17 April 2026—A seismic hush fell over U.S. and Canadian cities that were in the “path of totality” during the 8 April 2024 total solar eclipse, according to new research presented at the 2026 SSA Annual Meeting.
Johns Hopkins University seismologist and planetary scientist Benjamin Fernando was in an Ohio city when the eclipse occurred “and I noticed that all of a sudden everything went really quiet,” he recalled. “So I was curious as to whether that was going to be replicated in the seismic data.”
Seismic noise caused by human activity can come from construction and mining activity, crowded concerts or sporting events and the traffic of the daily commute—any activity we produce that causes the ground to shake.
After analyzing seismic noise levels across April 2024 from several hundred seismic stations, Fernando found a clear pattern of urban seismic quiet on the darkened day. First, noise levels peaked slightly before the start of totality began in a city. Noise levels then faded significantly as the sun was completely obscured by the moon. Finally, noise rose again to slightly higher than average levels for the month.
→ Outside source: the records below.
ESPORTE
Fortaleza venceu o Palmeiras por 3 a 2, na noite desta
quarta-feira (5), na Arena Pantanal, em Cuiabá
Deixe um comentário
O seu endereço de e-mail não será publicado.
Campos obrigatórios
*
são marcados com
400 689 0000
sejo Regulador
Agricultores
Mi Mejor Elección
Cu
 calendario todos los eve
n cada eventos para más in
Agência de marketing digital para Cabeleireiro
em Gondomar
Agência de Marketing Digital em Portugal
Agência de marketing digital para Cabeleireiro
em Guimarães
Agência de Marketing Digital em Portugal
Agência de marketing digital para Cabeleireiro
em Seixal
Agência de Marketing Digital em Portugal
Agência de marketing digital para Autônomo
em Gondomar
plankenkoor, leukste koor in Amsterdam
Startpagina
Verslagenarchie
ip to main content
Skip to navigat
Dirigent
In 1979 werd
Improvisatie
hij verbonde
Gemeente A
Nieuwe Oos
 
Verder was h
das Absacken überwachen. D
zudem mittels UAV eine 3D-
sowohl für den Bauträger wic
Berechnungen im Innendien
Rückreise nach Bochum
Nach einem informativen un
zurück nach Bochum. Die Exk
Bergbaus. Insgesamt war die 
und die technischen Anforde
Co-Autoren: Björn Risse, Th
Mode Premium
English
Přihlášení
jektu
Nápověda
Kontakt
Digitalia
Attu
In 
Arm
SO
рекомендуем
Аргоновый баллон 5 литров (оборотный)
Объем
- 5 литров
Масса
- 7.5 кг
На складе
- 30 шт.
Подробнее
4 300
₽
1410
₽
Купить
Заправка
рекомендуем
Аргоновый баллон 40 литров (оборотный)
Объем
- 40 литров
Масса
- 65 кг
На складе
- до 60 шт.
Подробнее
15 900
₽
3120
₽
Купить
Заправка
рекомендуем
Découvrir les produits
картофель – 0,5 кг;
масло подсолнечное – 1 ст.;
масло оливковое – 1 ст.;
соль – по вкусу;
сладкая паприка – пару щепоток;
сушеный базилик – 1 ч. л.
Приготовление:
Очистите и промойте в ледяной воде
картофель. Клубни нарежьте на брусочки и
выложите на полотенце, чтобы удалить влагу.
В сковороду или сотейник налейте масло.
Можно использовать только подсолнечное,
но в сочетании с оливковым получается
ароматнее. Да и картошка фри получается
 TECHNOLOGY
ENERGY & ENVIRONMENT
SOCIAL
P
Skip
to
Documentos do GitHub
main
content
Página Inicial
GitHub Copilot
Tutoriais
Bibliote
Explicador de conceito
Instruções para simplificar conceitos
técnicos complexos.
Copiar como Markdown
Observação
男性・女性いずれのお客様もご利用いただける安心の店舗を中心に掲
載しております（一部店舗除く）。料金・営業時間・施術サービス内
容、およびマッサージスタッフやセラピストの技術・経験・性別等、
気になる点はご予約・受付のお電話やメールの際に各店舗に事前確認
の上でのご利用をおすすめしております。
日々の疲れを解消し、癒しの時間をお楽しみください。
The pattern was only visible in cities, not rural areas, that were directly in the path of totality. The data did not record a hush in cities that were even slightly out of the path of totality, Fernando said. “For example, in New York it was 97% totality, but nothing changed.”
The findings suggest that cities in the path of totality experienced the eclipse as a cultural event that was significant enough to disrupt the rhythms of normal life and were also places with enough ground-shaking daily activity to be noticeable when it faded away.
Covid-19 lockdowns in 2020 created one of the most famous cases of global seismic quiet related to human inactivity, dropping anthropogenic seismic noise by 50% between March and May of that year.
The new study could also help dispel the myth that the alignment of the sun, moon and Earth during an eclipse increases seismic activity, Fernando suggested.
“Folks for whatever reason sometimes push the narrative that eclipses cause earthquakes,” he said. “That’s definitely not the case, and this is another demonstration of that.”